ベルギーの独立系半導体ナノテクノロジー研究機関であるIMECは、米国サンフランシスコで12月2日から6日にかけて開催されている半導体デバイス技術に関する国際学会「2017 International Electron Devices Meeting(IEDM 2017)」において、「p型Ge基板にGaに高濃度ドープしたソース/ドレインを用いることで、5×10-10Ωcm2の低接触抵抗率を実現した」と発表した。

高濃度のGa活性化低接触抵抗率は、低サーマルバジェットのナノ秒レーザー活性化(NLA)により達成されたという。この結果は、Gaを高濃度にドープされたGeリッチなソース/ドレイン接触が、先端のpMOSデバイスにおけるソース/ドレインの寄生抵抗抵抗を抑えるための有望な方法であることを示しているとimecは述べている。

  • Ge基板へのGaイオン注入とナノ秒レーザーアニールによる活性化のTEM画像
  • Ge基板へのGaイオン注入とナノ秒レーザーアニールによる活性化のSIMSプロファイル
  • Ge基板へのGaイオン注入とナノ秒レーザーアニールによる活性化。左がTEM、右がSIMSプロファイルおよび活性キャリア濃度レベル(計算値) (出所:IMEC Webサイト)

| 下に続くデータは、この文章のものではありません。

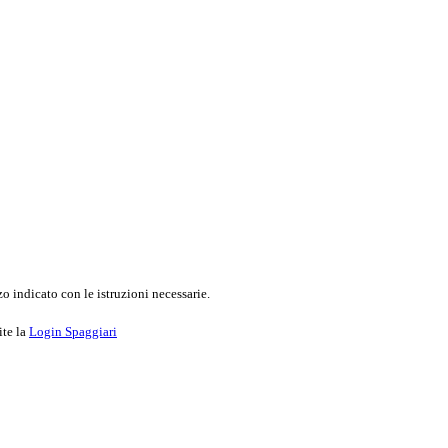
o indicato con le istruzioni necessarie.
ite la
Login Spaggiari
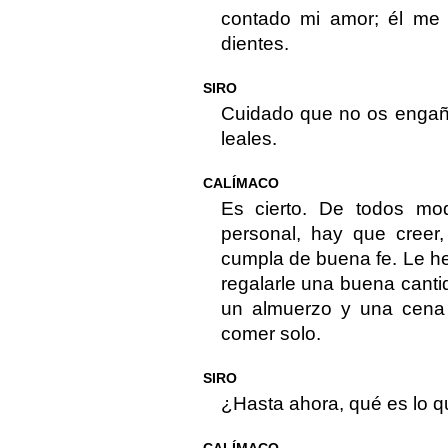
contado mi amor; él me
dientes.
SIRO
Cuidado que no os engañe
leales.
CALÍMACO
Es cierto. De todos mo
personal, hay que creer
cumpla de buena fe. Le he
regalarle una buena cantid
un almuerzo y una cena
comer solo.
SIRO
¿Hasta ahora, qué es lo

MOSデバイスのさらなる微細化を実現するためにはCMOSソース/ドレインコンタクト領域をこれまで以上に縮小化しなければいけないが、それに合わせて、ソース/ドレイン接触抵抗率も低下させる必要がある。長年にわたってpMOSデバイスではボロン(B)をドープしたSiソース/ドレインコンタクトが使用されてきたが、より高度なpMOSデバイスでは、歪みを導入するためにGeおよびSiGe(Sn)ベースのソース/ドレインが用いられている。しかし、Si基板へのGe含有量が高いほど、B活性化およびGeまたはGeリッチSiGeにおけるB溶解度が低下することが知られていた。

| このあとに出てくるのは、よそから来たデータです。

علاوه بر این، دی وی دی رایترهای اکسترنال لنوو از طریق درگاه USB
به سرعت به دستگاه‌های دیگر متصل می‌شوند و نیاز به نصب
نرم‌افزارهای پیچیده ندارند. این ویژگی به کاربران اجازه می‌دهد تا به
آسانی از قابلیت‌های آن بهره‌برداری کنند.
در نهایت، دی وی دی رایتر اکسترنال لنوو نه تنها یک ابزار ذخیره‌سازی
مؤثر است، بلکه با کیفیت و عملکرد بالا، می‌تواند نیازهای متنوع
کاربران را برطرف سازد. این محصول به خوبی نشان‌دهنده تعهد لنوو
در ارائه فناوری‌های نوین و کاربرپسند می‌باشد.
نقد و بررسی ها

今回の成果は、IMECのほか、KU Leuven(ルーヴェン・カトリック大学)、および中国の復旦大学が実施したSi、Si0.4Ge0.6およびGeにおけるGaドーパント活性化の包括的な研究によって得られたもので、同研究では、Gaイオン注入後、ドーパント活性化技術として、広く普及している高速熱アニール(RTA)とNLAを用いて行われたという。その結果、NLA後のGaドープGeソース/ドレインコンタクトの記録接触抵抗は5×10-10Ωcm2であり、ドーパント活性化レベルが5×1020cm-3であったほか、400℃でのRTAの活性化では、1.2×10-9Ωcm2という接触抵抗が得られたとする。

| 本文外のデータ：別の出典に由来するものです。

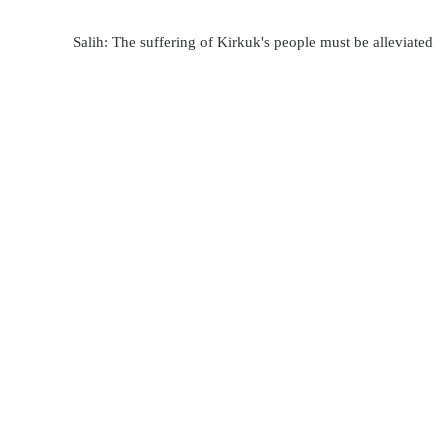
Salih: The suffering of Kirkuk's people must be alleviated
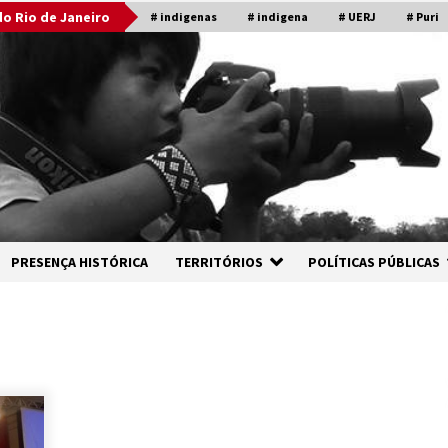
o Rio de Janeiro
# indigenas
# indigena
# UERJ
# Puri
PRESENÇA HISTÓRICA
TERRITÓRIOS
POLÍTICAS PÚBLICAS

この成果は、pMOSデバイスにおけるGeまたは高Ge含有ソース/ドレインコンタクトのためのドーパントとして、BよりもGaが好ましい可能性を示すもので、imecにて次世代MOSデバイス開発を担当する堀口直人氏は、「今回、Ge含有量の高いソース/ドレインコンタクトのために、10-9Ωcm2をはるかに下回るコンタクト抵抗を達成できたことは、NLAまたはRTAによるGaドーピングおよび活性化が、これらのソース/ドレインコンタクトに対するBドーピングの魅力的な代替物であることを示すものである」と説明している。

なお、imecは、IEDM 2017にて2段積層したゲート・オール・アラウンドSiナノワイヤFETを搭載したリング発振器についても発表しており、同発振器の性能は、5nmプロセス以降のデバイス実現の将来性を明確にしたと主張している。